So far we've talking about taking an app and using containers to prepare the apps to run. This is an obvious use case for them and one you're going to use a lot. But let's talk about a different use case for them: building development environments for your apps.

Let's paint a picture. Let's say you got a new job with a company and they're a Ruby shop (if you know Ruby, pretend you don't for a sec.) When you arrive, you're going to be given a very long, likely-out-of-date, complicated README that you're going to have to go look for and struggle to set up the proper version of Ruby, the correct dependencies installed, and that Mercury is in retrograde (just kidding.) Suffice to say, it's a not-fun struggle to get new apps working locally, particularly if it's in a stack that you're not familiar with. Shouldn't there be a better way?
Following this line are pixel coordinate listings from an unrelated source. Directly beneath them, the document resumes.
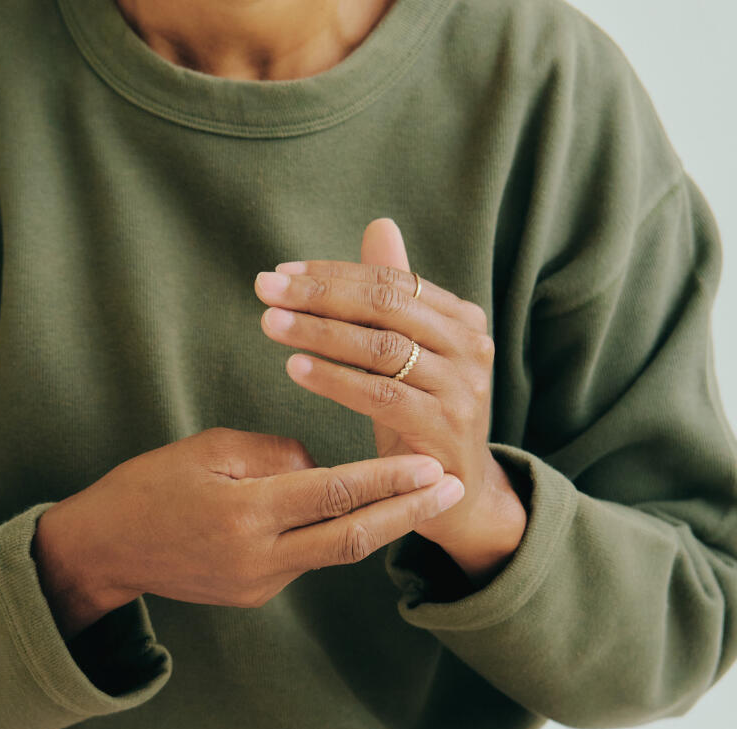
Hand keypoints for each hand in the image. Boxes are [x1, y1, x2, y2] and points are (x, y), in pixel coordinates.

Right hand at [36, 426, 465, 613]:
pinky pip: (306, 558)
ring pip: (334, 550)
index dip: (389, 479)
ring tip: (421, 495)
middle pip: (353, 537)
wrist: (104, 550)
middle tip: (453, 488)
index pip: (334, 493)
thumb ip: (274, 456)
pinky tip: (356, 510)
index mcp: (245, 514)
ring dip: (380, 522)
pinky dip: (333, 532)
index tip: (432, 464)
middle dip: (409, 513)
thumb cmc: (149, 487)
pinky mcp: (255, 595)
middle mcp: (259, 558)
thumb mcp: (208, 450)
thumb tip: (320, 467)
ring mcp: (259, 584)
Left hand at [255, 218, 526, 585]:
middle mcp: (470, 347)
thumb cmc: (423, 418)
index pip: (392, 282)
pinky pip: (381, 395)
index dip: (334, 274)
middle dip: (320, 294)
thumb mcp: (408, 355)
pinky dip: (335, 379)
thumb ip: (394, 295)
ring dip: (320, 332)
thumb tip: (379, 226)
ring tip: (270, 324)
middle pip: (387, 306)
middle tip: (265, 287)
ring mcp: (462, 388)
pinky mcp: (444, 428)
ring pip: (382, 348)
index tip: (281, 272)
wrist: (458, 495)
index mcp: (462, 320)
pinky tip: (295, 368)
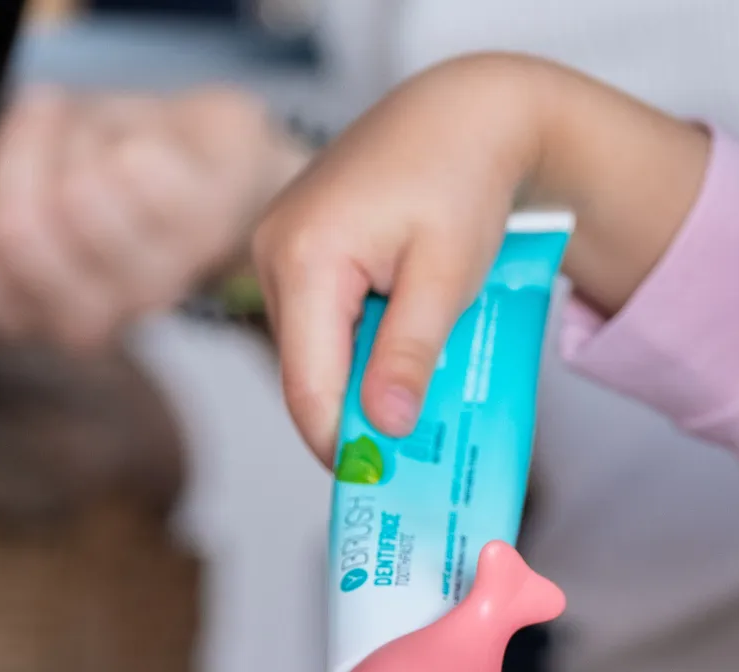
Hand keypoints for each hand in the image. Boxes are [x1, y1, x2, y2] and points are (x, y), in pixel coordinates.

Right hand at [0, 86, 305, 349]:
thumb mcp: (15, 164)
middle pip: (14, 232)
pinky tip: (139, 139)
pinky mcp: (201, 236)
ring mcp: (150, 288)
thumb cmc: (106, 168)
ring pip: (75, 200)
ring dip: (69, 136)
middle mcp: (84, 317)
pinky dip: (124, 133)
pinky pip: (137, 175)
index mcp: (22, 307)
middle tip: (38, 116)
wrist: (214, 166)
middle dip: (15, 151)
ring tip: (87, 124)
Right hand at [251, 53, 707, 461]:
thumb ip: (411, 354)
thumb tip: (385, 427)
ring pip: (314, 354)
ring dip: (361, 390)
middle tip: (407, 469)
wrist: (464, 116)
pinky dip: (360, 357)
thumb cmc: (461, 183)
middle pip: (306, 375)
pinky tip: (402, 373)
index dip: (342, 445)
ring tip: (417, 419)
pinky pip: (322, 326)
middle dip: (353, 423)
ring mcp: (280, 249)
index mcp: (304, 258)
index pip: (309, 385)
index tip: (382, 488)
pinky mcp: (300, 252)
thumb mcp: (446, 278)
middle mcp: (274, 251)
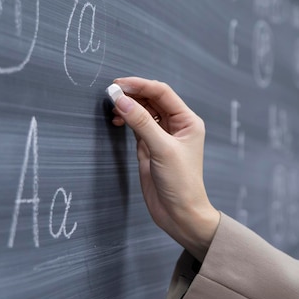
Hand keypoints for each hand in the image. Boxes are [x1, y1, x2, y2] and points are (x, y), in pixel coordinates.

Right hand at [111, 77, 219, 261]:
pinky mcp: (150, 147)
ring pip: (143, 111)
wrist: (179, 214)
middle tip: (111, 93)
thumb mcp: (162, 150)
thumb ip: (141, 123)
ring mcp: (162, 136)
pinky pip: (136, 126)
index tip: (119, 84)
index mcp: (187, 121)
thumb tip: (122, 100)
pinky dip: (126, 119)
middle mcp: (176, 125)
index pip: (162, 93)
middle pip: (152, 100)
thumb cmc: (181, 184)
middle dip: (132, 94)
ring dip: (128, 106)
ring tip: (112, 106)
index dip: (140, 85)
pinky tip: (117, 119)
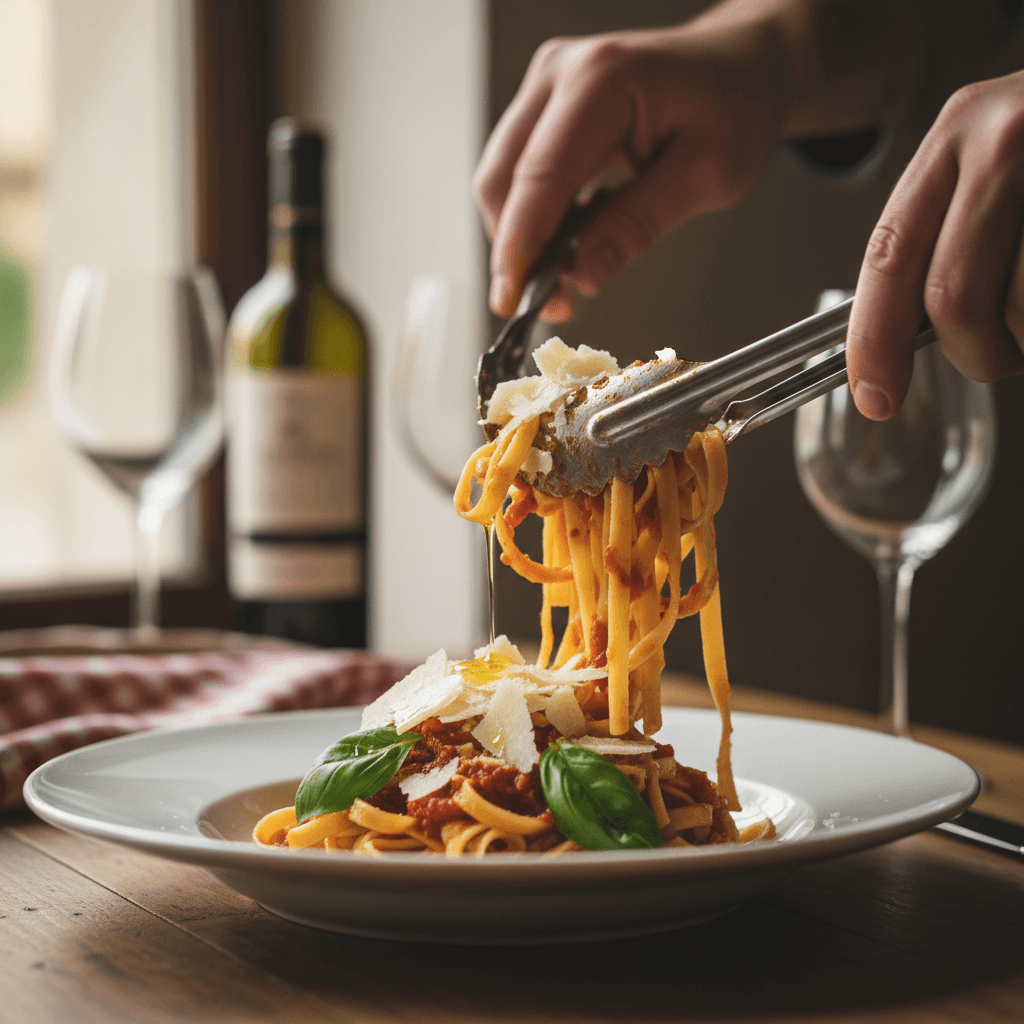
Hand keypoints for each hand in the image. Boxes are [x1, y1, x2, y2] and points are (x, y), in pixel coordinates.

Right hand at [474, 15, 785, 320]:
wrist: (738, 66)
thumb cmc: (735, 105)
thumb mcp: (707, 174)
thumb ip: (639, 225)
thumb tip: (581, 275)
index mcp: (602, 80)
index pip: (540, 175)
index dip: (521, 245)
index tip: (514, 300)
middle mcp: (560, 73)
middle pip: (504, 180)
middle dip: (518, 251)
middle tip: (552, 302)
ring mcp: (546, 87)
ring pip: (503, 181)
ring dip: (524, 239)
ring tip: (565, 278)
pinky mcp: (544, 109)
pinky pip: (519, 174)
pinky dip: (535, 219)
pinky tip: (568, 243)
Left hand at [848, 69, 1023, 419]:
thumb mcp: (997, 156)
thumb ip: (948, 229)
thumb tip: (898, 336)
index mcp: (956, 132)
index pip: (889, 255)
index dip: (874, 339)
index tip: (876, 395)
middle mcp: (1006, 138)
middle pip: (953, 296)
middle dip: (974, 354)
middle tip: (997, 359)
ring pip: (1020, 310)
There is! (I feel like I'm selling knives on an informercial.)

Containers! What we can do is define a Dockerfile that sets up all our dependencies so that it's 100% re-createable with zero knowledge of how it works to everyone that approaches it. With bind mounts, we can mount our local code into the container so that we can edit locally and have it propagate into the development container. Let's give it a shot!

Ruby on Rails

I am not a Rails developer but I will confess I have always had an admiration for talented Rails developers. On one hand, I really don't like all the black magic that Rails entails. I feel like you whisper an arcane incantation into the CLI and on the other side a new website manifests itself from the ether. On the other hand, a really good Rails dev can make stuff so much faster than me because they can wield that sorcery so well.
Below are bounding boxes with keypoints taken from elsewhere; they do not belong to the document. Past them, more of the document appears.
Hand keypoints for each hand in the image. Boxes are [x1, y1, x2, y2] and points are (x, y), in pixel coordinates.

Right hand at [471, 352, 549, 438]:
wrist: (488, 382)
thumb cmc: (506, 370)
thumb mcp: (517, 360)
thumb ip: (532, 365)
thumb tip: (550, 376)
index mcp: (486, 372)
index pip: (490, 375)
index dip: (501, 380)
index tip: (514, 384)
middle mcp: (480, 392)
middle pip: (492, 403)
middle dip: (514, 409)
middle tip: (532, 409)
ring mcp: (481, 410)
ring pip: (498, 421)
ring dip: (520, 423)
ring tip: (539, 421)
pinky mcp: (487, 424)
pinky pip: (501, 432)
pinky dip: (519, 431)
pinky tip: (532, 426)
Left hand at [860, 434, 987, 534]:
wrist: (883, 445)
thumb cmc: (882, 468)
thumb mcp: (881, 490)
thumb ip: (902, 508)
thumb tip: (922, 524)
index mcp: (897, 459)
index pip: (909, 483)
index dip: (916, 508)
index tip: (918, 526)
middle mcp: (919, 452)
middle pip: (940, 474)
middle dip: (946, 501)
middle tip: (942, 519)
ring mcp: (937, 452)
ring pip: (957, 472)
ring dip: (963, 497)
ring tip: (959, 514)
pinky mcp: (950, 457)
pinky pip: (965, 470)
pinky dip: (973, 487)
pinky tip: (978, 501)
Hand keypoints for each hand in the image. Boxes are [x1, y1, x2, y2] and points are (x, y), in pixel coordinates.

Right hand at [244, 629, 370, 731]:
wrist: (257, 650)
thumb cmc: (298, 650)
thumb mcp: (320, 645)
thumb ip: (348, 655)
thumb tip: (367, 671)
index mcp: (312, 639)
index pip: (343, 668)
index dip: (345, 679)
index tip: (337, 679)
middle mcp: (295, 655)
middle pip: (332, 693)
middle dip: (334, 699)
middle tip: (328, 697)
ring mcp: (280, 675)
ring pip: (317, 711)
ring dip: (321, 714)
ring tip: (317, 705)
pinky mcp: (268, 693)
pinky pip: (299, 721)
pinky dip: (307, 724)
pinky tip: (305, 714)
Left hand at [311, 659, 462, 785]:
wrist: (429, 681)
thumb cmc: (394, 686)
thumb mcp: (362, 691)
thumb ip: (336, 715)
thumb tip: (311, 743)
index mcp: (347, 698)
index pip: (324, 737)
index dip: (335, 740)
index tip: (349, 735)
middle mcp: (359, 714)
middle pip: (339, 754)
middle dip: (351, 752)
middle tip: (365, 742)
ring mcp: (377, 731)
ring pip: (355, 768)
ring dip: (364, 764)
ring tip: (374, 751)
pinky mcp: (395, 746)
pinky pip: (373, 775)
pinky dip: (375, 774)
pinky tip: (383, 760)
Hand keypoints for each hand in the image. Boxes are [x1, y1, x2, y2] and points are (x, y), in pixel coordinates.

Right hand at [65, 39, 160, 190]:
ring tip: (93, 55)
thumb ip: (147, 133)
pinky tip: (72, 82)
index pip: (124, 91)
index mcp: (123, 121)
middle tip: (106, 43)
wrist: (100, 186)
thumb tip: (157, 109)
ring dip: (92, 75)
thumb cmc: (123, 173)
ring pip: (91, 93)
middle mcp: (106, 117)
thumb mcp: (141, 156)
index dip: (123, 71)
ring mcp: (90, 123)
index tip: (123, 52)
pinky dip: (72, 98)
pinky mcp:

So let's say we got added to a new Rails project and had to go set it up. Open this project in VS Code.

⛓️ Link to the project

If you do this in VS Code, it should show you a prompt in the bottom to reopen in a dev container. Say yes.

VS Code UI showing a prompt to reopen in dev container

If you miss the notification or want to do it later, you can either do in the Command Palette with the command "Dev Containers: Open Workspace in Container" or with the >< UI element in the bottom left of VS Code and clicking "Reopen in Container".

VS Code UI showing a prompt to reopen in dev container

This should build the container, setup all the Ruby dependencies and put you in a container. From here, you can open the terminal and see that you're now inside a Linux container. Run rails server and it will open the container and automatically forward the port for you to open localhost:3000 in your own browser. There you go! Rails running without very little thought about it on our part. This is even running SQLite for us. You can make pretty complicated dev environments (using Docker Compose, we'll talk about that later), this was just a simple example.

Personally, this took a good 30 mins of messing around just to get set up, but with a dev container it was just instant, and that's kind of the magic: it's a ready-made dev environment to go.

Just to be super clear, you dev containers and production containers will be different. You wouldn't want to ship your dev environment to production. So in these cases your project may have multiple Dockerfiles doing different things.

Dev Containers Outside of VS Code

While dev containers is a decidedly Microsoft / GitHub initative to start up, they have opened it into an open standard and other companies can now use dev containers. Here's a few other tools that work with dev containers.

  • DevContainer CLI – Run dev containers from the CLI directly and then you can just use them without any IDE needed to manage it. Maintained by Microsoft and GitHub
  • Visual Studio
  • JetBrain IntelliJ
  • GitHub Codespaces – Any time you open a project with a dev container in it in Codespaces, Codespaces will automatically use that dev container for you.